Machine learning (ML) is the new ‘in’ thing in the world of computer science. For a newbie to get into it is not very easy, however. TensorFlow Hub is one way in which newbies can work with tried and tested models, and hone their skills in this rapidly evolving field.
Starting from scratch, machine learning requires four key components — algorithms, data, compute, and expertise. If you don’t have access to any one of these, then good luck to getting a great result! One viable alternative for small-scale projects is to reproduce pre-existing experiments relevant to their use cases, tweak them, and improve on the results. However, that is easier said than done.
Reproducibility in machine learning is a crisis that has been highlighted by top researchers and publications over the years. Recent times have seen a shift towards a more open paradigm. The field’s largest conference, NeurIPS, received 8,000 submissions last year, with organisers now encouraging code-sharing for papers submitted to them. This has been done in full consideration of existing proprietary libraries and dependencies that cannot accompany the code-release, i.e., code submission is encouraged even if it is ‘non-executable’ in external environments. The move has been widely perceived as a start to a more open culture in solving problems, working with data sets, and in general, promoting transparency and reproducibility.

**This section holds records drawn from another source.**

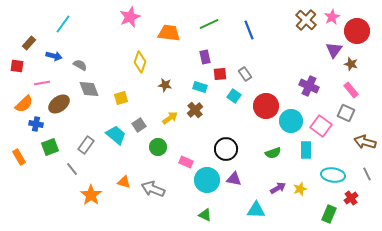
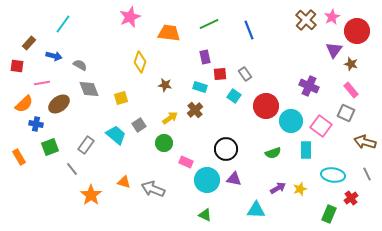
green circle at (158, 147): moved 6 px right, 4 px up
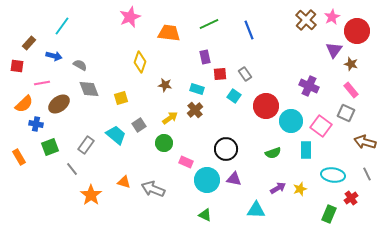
cyan line at (63, 24): moved 1 px left, 2 px down
cyan rectangle at (200, 87): moved 3 px left, 2 px down
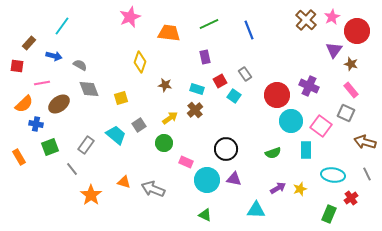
red square at (220, 74): moved 7 px down; rotated 24 degrees counterclockwise
red circle at (266, 106): moved 11 px right, 11 px up
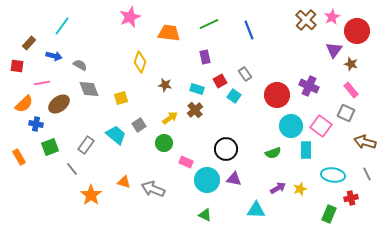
cyan circle at (291, 121): moved 5 px down
red cross at (351, 198): rotated 24 degrees clockwise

“Machine learning is really hard to do, so we built TensorFlow Hub (TFHub) to allow people to reuse machine learning. We are letting people pack up good machine learning and share it with the world!” Jeremiah Harmsen from Google Zurich excitedly explains. He adds that TFHub gives people ‘smaller pieces’ of machine learning models, making it more likely for developers to reuse code.
It is true that models require a specific type and format of input to produce a specific output. The minute you try to modify a model, you’re likely to run into issues. With TFHub, models and modules are treated as analogues to binaries and libraries. With this, it becomes well-defined in terms of importing modules and using functionality from within it. Modules are then composable, reusable, and retrainable.

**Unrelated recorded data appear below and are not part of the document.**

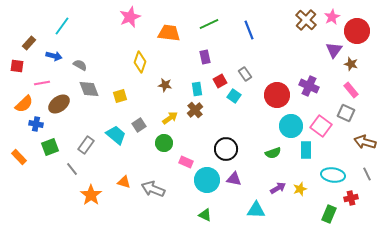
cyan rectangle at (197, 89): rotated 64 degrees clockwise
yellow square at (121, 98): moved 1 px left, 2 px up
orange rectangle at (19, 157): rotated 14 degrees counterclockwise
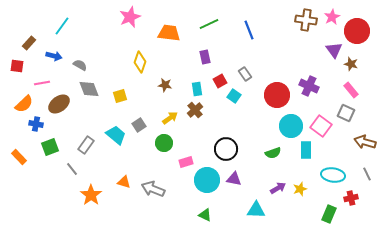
brown cross at (306, 20): rotated 35 degrees counterclockwise
purple triangle at (334, 50): rotated 12 degrees counterclockwise
pink rectangle at (186, 162): rotated 40 degrees counterclockwise
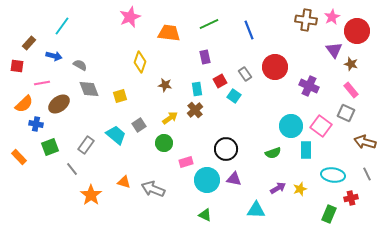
red circle at (277, 95): moved 2 px left, 28 px up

In a talk at the TensorFlow Developer Summit, researchers at Google Zurich explained how you can customise a TFHub module for your own application, by using the example of an image classification model. Most image classifiers today have already been trained for hundreds of hours on millions of images. However, if given a custom task of making predictions related to a few types of rabbits, it is not possible to find a model that directly handles this for you. It becomes a complex problem to start to solve from scratch, but with TFHub and three lines of code, you find yourself retraining a model that can give you much better results than you would probably have obtained had you started from scratch. This approach could also incorporate the weights and architectures of models that have taken researchers over 60,000 hours of effort to develop!
TFHub aims to foster engagement within the community and promote more transparency in machine learning. At the same time, it provides a one-stop shop for all models of TensorFlow; just add a few lines of code and you have a model running inference on new input data or better still, re-training on input data to provide an even better, more fine-tuned performance. As expected, Google remains committed to pushing out more models and enabling a better Web experience on TFHub, as evidenced by the focus on providing resources akin to the ‘Universal Sentence Encoder’ module –“a successful example of speeding up the translation from fundamental machine learning science to application in the broader developer community.”
For many teams undertaking cutting-edge research, it is not feasible to publish their TFHub modules publicly. In such cases, TFHub allows developers to publish modules to, and consume from, private storage. Instead of referring to modules by their
tfhub.dev URL, the User Guide explains how you can use a file system path to retrieve and use them in your code.
On the whole, with the introduction of TensorFlow 2.0 and the infrastructure offered by TensorFlow Hub, Google is doubling down on its commitment to provide developers with a complete package, along with bells and whistles, to perform cutting-edge machine learning. Other projects in this area include TensorFlow data sets that capitalise on the tf.data API in order to allow for easy pipelining and data manipulation,Tensorflow.js which offers in-browser training of neural networks among other awesome functionality, and Tensorboard which is a visualisation tool for machine learning.
TFHub has been surrounded by a lot of hype ever since its introduction, but it remains to be seen if the product is used as widely as it was expected to. The Google Zurich team is a fantastic team of engineers and researchers, who are working in tandem on TFHub, in what Dr Harmsen states is its first major infrastructure project. There are big things coming out of this lab, so it is going to be very exciting to see what is next!